The biggest changes here are that basic writer support has been added with dxml.writer and that throwOnEntityRef was added to the parser config for managing how non-standard entity references are handled.

  • dxml.writer has been added. It provides functionality for creating XML documents.

  • The deprecated dxml.parser.stax (the old name for dxml.parser) has been removed. Any code that has not yet been updated to use dxml.parser instead will no longer compile until it's updated to import dxml.parser instead of dxml.parser.stax.

  • Fixed dxml issue #5: dxml.parser.Config has a new option: throwOnEntityRef. It controls how EntityRange handles entity references.

    Any entity references other than the five defined by the XML spec must be declared in the DTD, and dxml does not support parsing the DTD beyond what is required to skip it. So, dxml cannot correctly handle such entity references. Prior to this release of dxml, EntityRange always threw when encountering such entity references. Without DTD support, the only alternative would be to ignore them, and doing so means losing an unknown amount of XML (since they can refer to arbitrarily complex XML), which could be a non-issue or a complete disaster depending on the XML document and what the program is trying to do. However, that tradeoff may be acceptable to some programs, particularly since the alternative is not being able to parse the document at all past the point that such an entity reference is encountered.

    So, with this release, Config.throwOnEntityRef has been added. The default is ThrowOnEntityRef.yes, which is the same behavior as in previous releases of dxml - an XMLParsingException is thrown if a non-standard entity references is ecountered. However, if throwOnEntityRef == ThrowOnEntityRef.no, then non-standard entity references are treated as normal text so long as they are syntactically valid (i.e. they have to contain the correct characters to be a valid entity reference). As the DTD was not parsed, they are not semantically validated (and thus may or may not have been correctly declared in the DTD), and they are not replaced with whatever they refer to (which EntityRange doesn't even do with the five predefined entity references, since that doesn't work with its slicing semantics). So, aside from the fact they they are semantically validated, they are treated as normal text and passed on to the application.

    simpleXML.throwOnEntityRef == ThrowOnEntityRef.yes, so its behavior is unchanged.

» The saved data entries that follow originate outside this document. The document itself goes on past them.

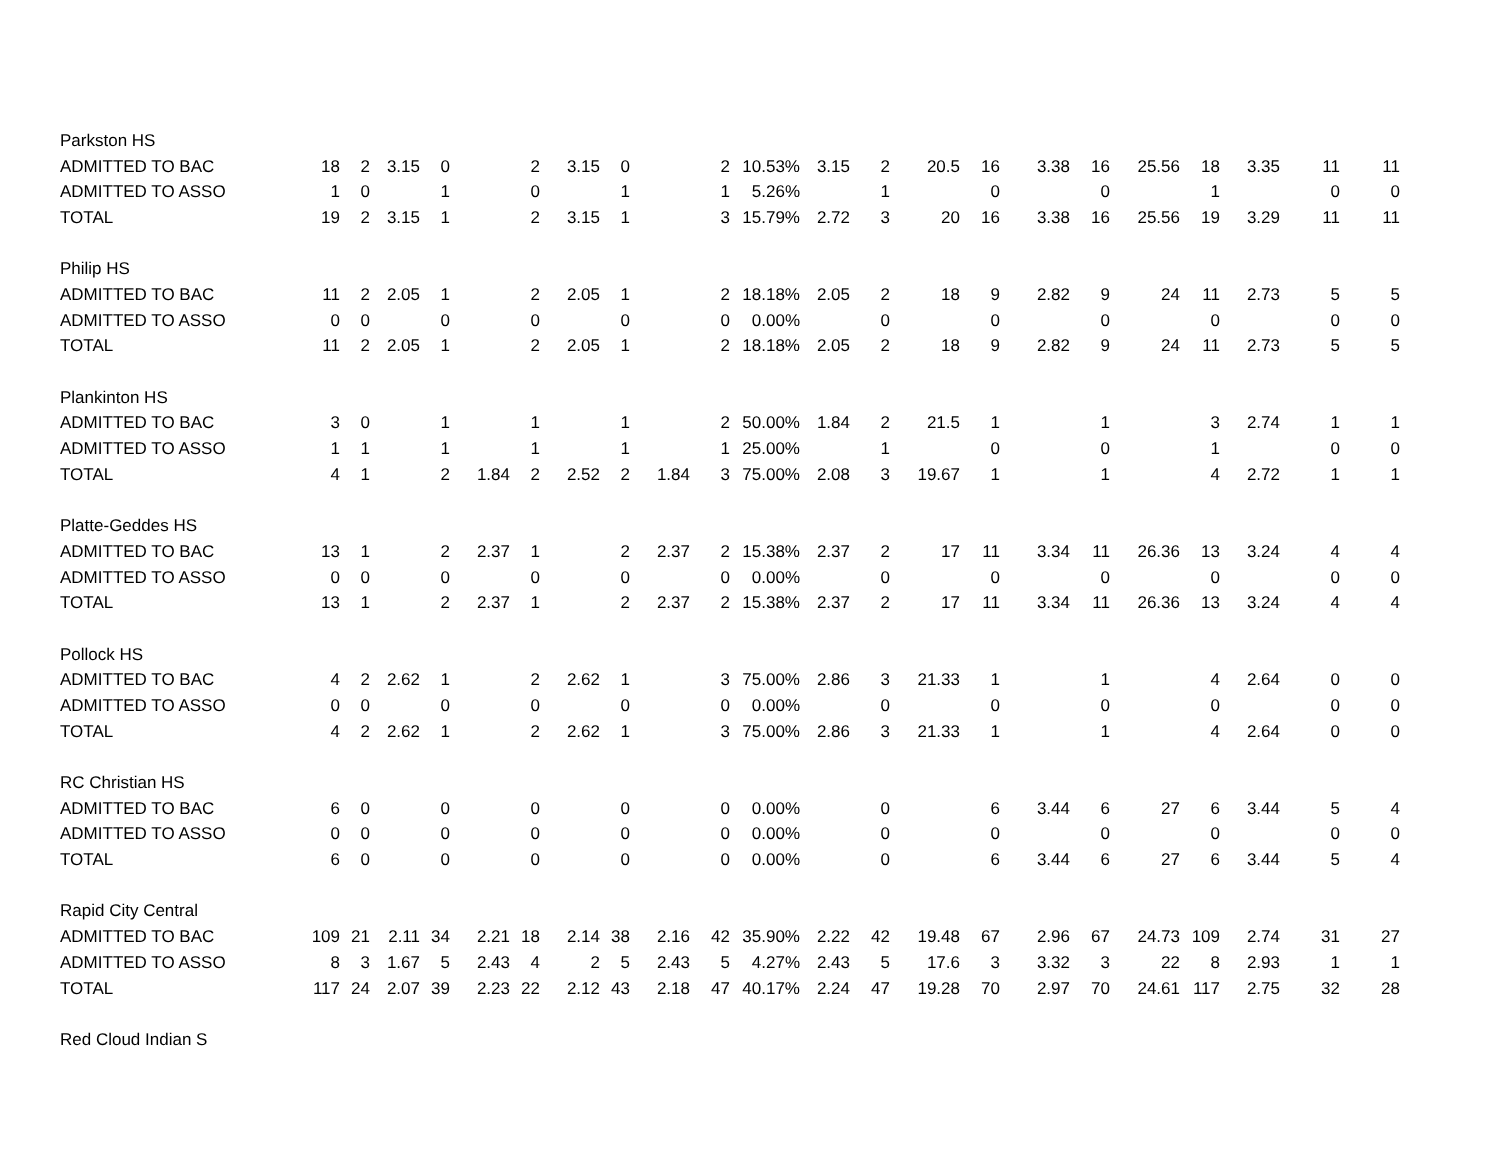| Parkston HS | | | | | | | | | | | | | | | | | | | | | | |
| ADMITTED TO BAC | 18 | 2 | 3.15 | 0 | | 2 | 3.15 | 0 | | 2 | 10.53% | 3.15 | 2 | 20.5 | 16 | 3.38 | 16 | 25.56 | 18 | 3.35 | 11 | 11 |
| ADMITTED TO ASSO | 1 | 0 | | 1 | | 0 | | 1 | | 1 | 5.26% | | 1 | | 0 | | 0 | | 1 | | 0 | 0 |
| TOTAL | 19 | 2 | 3.15 | 1 | | 2 | 3.15 | 1 | | 3 | 15.79% | 2.72 | 3 | 20 | 16 | 3.38 | 16 | 25.56 | 19 | 3.29 | 11 | 11 |
| Philip HS | | | | | | | | | | | | | | | | | | | | | | |
| ADMITTED TO BAC | 11 | 2 | 2.05 | 1 | | 2 | 2.05 | 1 | | 2 | 18.18% | 2.05 | 2 | 18 | 9 | 2.82 | 9 | 24 | 11 | 2.73 | 5 | 5 |
| ADMITTED TO ASSO | 0 | 0 | | 0 | | 0 | | 0 | | 0 | 0.00% | | 0 | | 0 | | 0 | | 0 | | 0 | 0 |
| TOTAL | 11 | 2 | 2.05 | 1 | | 2 | 2.05 | 1 | | 2 | 18.18% | 2.05 | 2 | 18 | 9 | 2.82 | 9 | 24 | 11 | 2.73 | 5 | 5 |
| Plankinton HS | | | | | | | | | | | | | | | | | | | | | | |
| ADMITTED TO BAC | 3 | 0 | | 1 | | 1 | | 1 | | 2 | 50.00% | 1.84 | 2 | 21.5 | 1 | | 1 | | 3 | 2.74 | 1 | 1 |
| ADMITTED TO ASSO | 1 | 1 | | 1 | | 1 | | 1 | | 1 | 25.00% | | 1 | | 0 | | 0 | | 1 | | 0 | 0 |
| TOTAL | 4 | 1 | | 2 | 1.84 | 2 | 2.52 | 2 | 1.84 | 3 | 75.00% | 2.08 | 3 | 19.67 | 1 | | 1 | | 4 | 2.72 | 1 | 1 |
| Platte-Geddes HS | | | | | | | | | | | | | | | | | | | | | | |
| ADMITTED TO BAC | 13 | 1 | | 2 | 2.37 | 1 | | 2 | 2.37 | 2 | 15.38% | 2.37 | 2 | 17 | 11 | 3.34 | 11 | 26.36 | 13 | 3.24 | 4 | 4 |
| ADMITTED TO ASSO | 0 | 0 | | 0 | | 0 | | 0 | | 0 | 0.00% | | 0 | | 0 | | 0 | | 0 | | 0 | 0 |
| TOTAL | 13 | 1 | | 2 | 2.37 | 1 | | 2 | 2.37 | 2 | 15.38% | 2.37 | 2 | 17 | 11 | 3.34 | 11 | 26.36 | 13 | 3.24 | 4 | 4 |
| Pollock HS | | | | | | | | | | | | | | | | | | | | | | |
| ADMITTED TO BAC | 4 | 2 | 2.62 | 1 | | 2 | 2.62 | 1 | | 3 | 75.00% | 2.86 | 3 | 21.33 | 1 | | 1 | | 4 | 2.64 | 0 | 0 |
| ADMITTED TO ASSO | 0 | 0 | | 0 | | 0 | | 0 | | 0 | 0.00% | | 0 | | 0 | | 0 | | 0 | | 0 | 0 |
| TOTAL | 4 | 2 | 2.62 | 1 | | 2 | 2.62 | 1 | | 3 | 75.00% | 2.86 | 3 | 21.33 | 1 | | 1 | | 4 | 2.64 | 0 | 0 |
| RC Christian HS | | | | | | | | | | | | | | | | | | | | | | |
| ADMITTED TO BAC | 6 | 0 | | 0 | | 0 | | 0 | | 0 | 0.00% | | 0 | | 6 | 3.44 | 6 | 27 | 6 | 3.44 | 5 | 4 |
| ADMITTED TO ASSO | 0 | 0 | | 0 | | 0 | | 0 | | 0 | 0.00% | | 0 | | 0 | | 0 | | 0 | | 0 | 0 |
| TOTAL | 6 | 0 | | 0 | | 0 | | 0 | | 0 | 0.00% | | 0 | | 6 | 3.44 | 6 | 27 | 6 | 3.44 | 5 | 4 |
| Rapid City Central | | | | | | | | | | | | | | | | | | | | | | |
| ADMITTED TO BAC | 109 | 21 | 2.11 | 34 | 2.21 | 18 | 2.14 | 38 | 2.16 | 42 | 35.90% | 2.22 | 42 | 19.48 | 67 | 2.96 | 67 | 24.73 | 109 | 2.74 | 31 | 27 |
| ADMITTED TO ASSO | 8 | 3 | 1.67 | 5 | 2.43 | 4 | 2 | 5 | 2.43 | 5 | 4.27% | 2.43 | 5 | 17.6 | 3 | 3.32 | 3 | 22 | 8 | 2.93 | 1 | 1 |
| TOTAL | 117 | 24 | 2.07 | 39 | 2.23 | 22 | 2.12 | 43 | 2.18 | 47 | 40.17% | 2.24 | 47 | 19.28 | 70 | 2.97 | 70 | 24.61 | 117 | 2.75 | 32 | 28 |
| Red Cloud Indian S | | | | | | | | | | | | | | | | | | | | | | |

  • Fixed dxml issue #4: Renamed normalize to decodeXML and asNormalized to asDecodedXML. The old names are still provided as deprecated aliases but will be removed in dxml 0.4.0.

    The new names fit better with the newly added writer functionality and don't risk conflicting with std.utf.normalize (which is a function that is fairly likely to be used in conjunction with dxml and would therefore have resulted in symbol conflicts).

  • Fixed dxml issue #3: Improved the error message when the XML document has whitespace before the <?xml...?> declaration.

  • Fixed an @safety bug in asDecodedXML/asNormalized. Internally, the return type maintained a static array of code units for a decoded character reference, and a dynamic array which sliced it to keep track of the iteration through that buffer. It was smart enough to use the postblit constructor to fix-up the dynamic array when the struct was copied, but it did not take into account the fact that the struct could be moved, in which case the dynamic array would refer to an invalid slice of memory and produce the wrong results. Without -dip1000, the compiler doesn't catch that @safety hole, and -dip1000 isn't ready yet, so it wasn't caught by the compiler when testing dxml. Fortunately, that particular issue was recently discussed in D.Learn with regards to -dip1000 as well as in the discussions which sparked the opMove DIP. So, the @safety bug in asDecodedXML/asNormalized was discovered, and it has now been fixed.